▶ _Activity_: From the account of the phone call with Mr. X below, extract the stretch from "Mr. X called" through "all that fuzzy." word for word.

Mr. X called me. I wasn’t sure what to expect from a man who had shared a room with my uncle before he vanished. (I hate calling him “Mr. X”. It sounds X Files or worse, porno.)
At 88 years old he sounds very sharp and robust. He didn’t know Uncle Bill well at all. He was Uncle Bill’s roommate at the time of his disappearance. He was on San Salvador Island for a total of 2 years and 3 months, but had only been there a short time when the accident happened, maybe a month? There were 3 people to a room and they were all coming and going at different times, not spending much time in the room. He definitely remembered the incident, but was fuzzy on the details. “As I recall it was sort of going to be his final dive trip…” He wasn’t all that fuzzy.
He had thought Bill had gone diving alone. He’d forgotten about Don Diehl. He said that since Diehl worked for GE and not RCA, he might not have been told about it. He didn’t know why Bill had taken the boat. He believed it had something to do with diving to a certain depth. “Yes. I think it was about the depth.”
We both were excited to talk about the Eastern Range and his place in it. I offered to send the government report and he readily accepted. His adult daughter, who is just a couple of years younger than I am, shared the conversation with us. She is hip to the dive scene and, coincidentally, a SCUBA diver. We all speculated about what Bill could’ve been up to. The capabilities of divers in 1958. We laughed about the term “Skin Divers”, which is what divers were called then. It sounds so … Sea Hunt.

He didn’t remember that the divers bodies were never found.
We discussed “hydrogen narcosis”. (A Google search comes up with, “Hydrogen narcosis produces symptoms such as hallucinations, disorientation, and confusion, which are similar to hallucinogenic drugs. It can be experienced by deep-sea divers who dive to 300 m (1,000 ft) below sea level breathing hydrogen mixtures.”) Bill or Don could’ve succumbed to it. Either could’ve tried to help the other and… bad things happened?
The conversation moved on to what stuff there was to do on the island at the time. He told me, ” There was, in Cockburn Town, one so-called hotel and it also had a bar and there was Jake Alvrie’s [sp?] bar – that was the more popular one.” I asked him if he’d spent time at the bar, laughing. He said “A little bit, but rum and banana cream sodas doesn’t go too well together.”
It sounded to me that the real place to be was Jake Alvrie’s. Could that have been The Rip? It had the rum, the stories, the men who spent their nights drowning something other than their bodies in the water.
He volunteered that he hasn’t kept in touch with anyone from there. “I’m 88 years old and I was there in my early 20’s.”
We spoke for about a half an hour.
I asked about his thoughts on black coral. “I’ve never heard of black coral. I think I would have if it had ever been talked about or anything.” I asked if it would have been frowned upon for someone who worked for RCA or whoever, to try to make money on the side? “Possibly … they really didn’t want us to do anything to upset the status quo with the native people. They were British subjects at that time. I would think that trying to do something like that might be considered interfering with their welfare.”
We ended the conversation with me promising to send him the government report and, yes, we’d keep in touch. We hung up.
Stuck in my head was his comment about not upsetting the “status quo” of the native people. An ironic comment, considering.

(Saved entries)
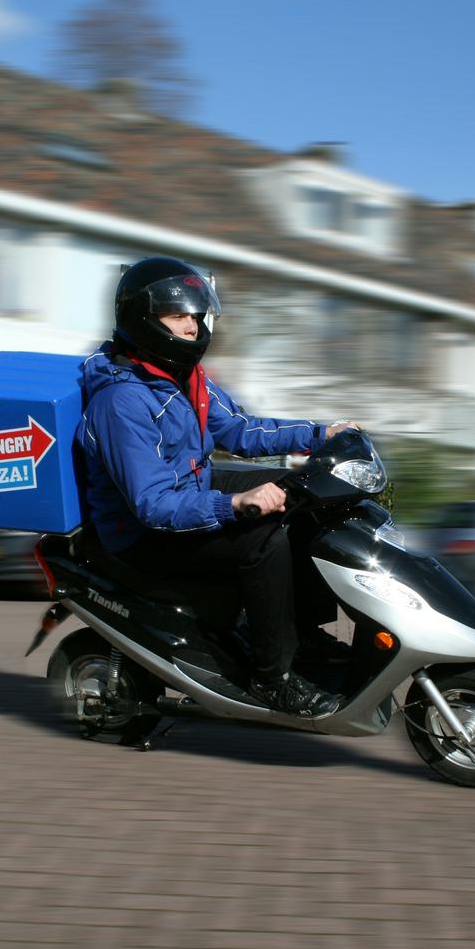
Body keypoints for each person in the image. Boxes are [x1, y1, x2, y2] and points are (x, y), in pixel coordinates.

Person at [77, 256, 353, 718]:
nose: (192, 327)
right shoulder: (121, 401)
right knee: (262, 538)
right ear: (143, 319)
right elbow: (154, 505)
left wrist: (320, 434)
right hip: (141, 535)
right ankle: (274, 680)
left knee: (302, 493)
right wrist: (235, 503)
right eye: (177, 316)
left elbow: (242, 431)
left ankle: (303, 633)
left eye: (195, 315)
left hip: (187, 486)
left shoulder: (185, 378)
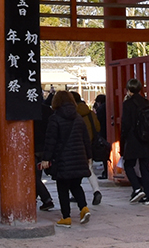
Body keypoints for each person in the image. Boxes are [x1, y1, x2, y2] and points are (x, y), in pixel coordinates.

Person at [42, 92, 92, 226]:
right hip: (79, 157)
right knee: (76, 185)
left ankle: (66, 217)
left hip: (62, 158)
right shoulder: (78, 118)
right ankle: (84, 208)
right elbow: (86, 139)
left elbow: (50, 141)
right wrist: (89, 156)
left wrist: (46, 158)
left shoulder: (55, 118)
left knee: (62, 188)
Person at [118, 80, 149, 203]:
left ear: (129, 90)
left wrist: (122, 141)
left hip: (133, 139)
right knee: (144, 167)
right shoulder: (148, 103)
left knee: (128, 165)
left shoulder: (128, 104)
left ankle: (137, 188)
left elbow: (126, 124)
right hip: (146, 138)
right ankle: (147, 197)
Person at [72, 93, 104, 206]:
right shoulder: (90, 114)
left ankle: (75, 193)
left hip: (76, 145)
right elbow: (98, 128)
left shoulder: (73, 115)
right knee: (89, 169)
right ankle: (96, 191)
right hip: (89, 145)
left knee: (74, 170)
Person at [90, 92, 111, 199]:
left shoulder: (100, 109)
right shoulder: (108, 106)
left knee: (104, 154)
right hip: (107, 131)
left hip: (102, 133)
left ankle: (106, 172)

==

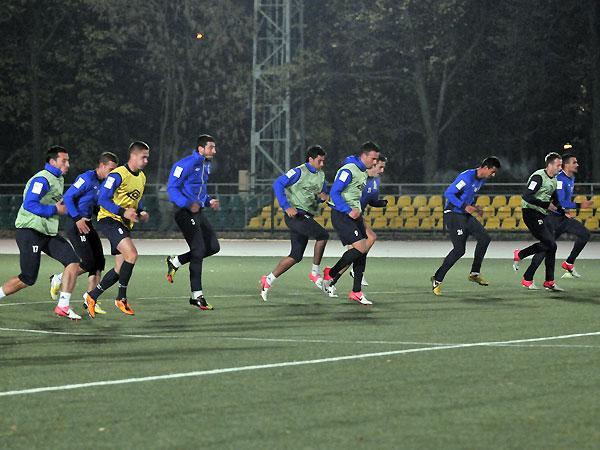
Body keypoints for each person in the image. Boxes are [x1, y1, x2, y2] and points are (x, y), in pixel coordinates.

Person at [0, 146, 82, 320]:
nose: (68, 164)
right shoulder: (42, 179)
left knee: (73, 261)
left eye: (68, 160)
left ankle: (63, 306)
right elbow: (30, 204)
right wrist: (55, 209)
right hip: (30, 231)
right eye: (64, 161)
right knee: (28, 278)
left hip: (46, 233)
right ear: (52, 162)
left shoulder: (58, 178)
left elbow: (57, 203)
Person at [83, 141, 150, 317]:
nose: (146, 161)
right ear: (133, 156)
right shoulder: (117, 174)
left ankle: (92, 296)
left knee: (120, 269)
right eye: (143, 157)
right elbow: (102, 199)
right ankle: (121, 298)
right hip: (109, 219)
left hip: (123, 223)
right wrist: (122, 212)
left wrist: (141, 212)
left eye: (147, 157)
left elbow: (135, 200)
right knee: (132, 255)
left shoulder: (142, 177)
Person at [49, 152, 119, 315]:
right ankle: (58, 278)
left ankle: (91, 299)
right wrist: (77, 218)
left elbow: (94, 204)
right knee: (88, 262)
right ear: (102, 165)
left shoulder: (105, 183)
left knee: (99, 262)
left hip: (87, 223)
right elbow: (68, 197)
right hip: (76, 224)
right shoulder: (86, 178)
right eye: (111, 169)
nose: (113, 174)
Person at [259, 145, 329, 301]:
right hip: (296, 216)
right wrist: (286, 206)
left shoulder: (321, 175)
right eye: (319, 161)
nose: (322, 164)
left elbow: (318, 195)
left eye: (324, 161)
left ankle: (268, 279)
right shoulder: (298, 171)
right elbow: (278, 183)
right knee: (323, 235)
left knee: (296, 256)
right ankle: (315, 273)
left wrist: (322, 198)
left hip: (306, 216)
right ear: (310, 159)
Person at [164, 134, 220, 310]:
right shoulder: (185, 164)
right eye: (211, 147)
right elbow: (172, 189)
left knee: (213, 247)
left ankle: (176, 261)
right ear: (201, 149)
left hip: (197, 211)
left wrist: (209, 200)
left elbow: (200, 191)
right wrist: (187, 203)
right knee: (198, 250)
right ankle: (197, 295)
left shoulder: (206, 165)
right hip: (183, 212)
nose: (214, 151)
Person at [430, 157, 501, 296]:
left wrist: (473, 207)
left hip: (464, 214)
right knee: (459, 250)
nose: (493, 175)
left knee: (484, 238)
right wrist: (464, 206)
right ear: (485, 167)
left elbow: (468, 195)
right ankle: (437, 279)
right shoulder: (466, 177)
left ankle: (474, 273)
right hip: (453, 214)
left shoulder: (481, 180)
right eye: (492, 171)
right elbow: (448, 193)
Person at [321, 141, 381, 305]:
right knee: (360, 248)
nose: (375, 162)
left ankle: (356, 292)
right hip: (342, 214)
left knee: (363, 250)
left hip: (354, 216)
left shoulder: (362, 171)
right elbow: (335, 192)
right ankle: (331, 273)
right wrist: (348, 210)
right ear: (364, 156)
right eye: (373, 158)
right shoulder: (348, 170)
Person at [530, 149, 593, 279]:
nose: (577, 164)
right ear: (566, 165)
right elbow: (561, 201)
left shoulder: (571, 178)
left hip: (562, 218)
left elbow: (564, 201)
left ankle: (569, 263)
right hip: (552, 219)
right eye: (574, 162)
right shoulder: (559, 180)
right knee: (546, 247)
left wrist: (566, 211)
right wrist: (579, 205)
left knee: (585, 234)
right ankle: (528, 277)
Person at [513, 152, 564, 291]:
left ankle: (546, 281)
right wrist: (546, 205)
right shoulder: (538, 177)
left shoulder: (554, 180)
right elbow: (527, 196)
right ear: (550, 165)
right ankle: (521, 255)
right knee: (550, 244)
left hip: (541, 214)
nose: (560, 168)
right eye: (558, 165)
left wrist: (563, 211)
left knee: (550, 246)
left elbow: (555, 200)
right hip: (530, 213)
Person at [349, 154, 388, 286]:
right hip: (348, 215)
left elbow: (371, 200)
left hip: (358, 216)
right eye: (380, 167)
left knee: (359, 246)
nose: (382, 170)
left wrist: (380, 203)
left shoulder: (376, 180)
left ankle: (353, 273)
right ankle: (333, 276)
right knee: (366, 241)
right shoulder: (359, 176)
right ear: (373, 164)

▶ _Task solution_:
Mr. X called me. I wasn’t sure what to expect from a man who had shared a room with my uncle before he vanished. (I hate calling him “Mr. X”. It sounds X Files or worse, porno.)
At 88 years old he sounds very sharp and robust. He didn’t know Uncle Bill well at all. He was Uncle Bill’s roommate at the time of his disappearance. He was on San Salvador Island for a total of 2 years and 3 months, but had only been there a short time when the accident happened, maybe a month? There were 3 people to a room and they were all coming and going at different times, not spending much time in the room. He definitely remembered the incident, but was fuzzy on the details. “As I recall it was sort of going to be his final dive trip…” He wasn’t all that fuzzy.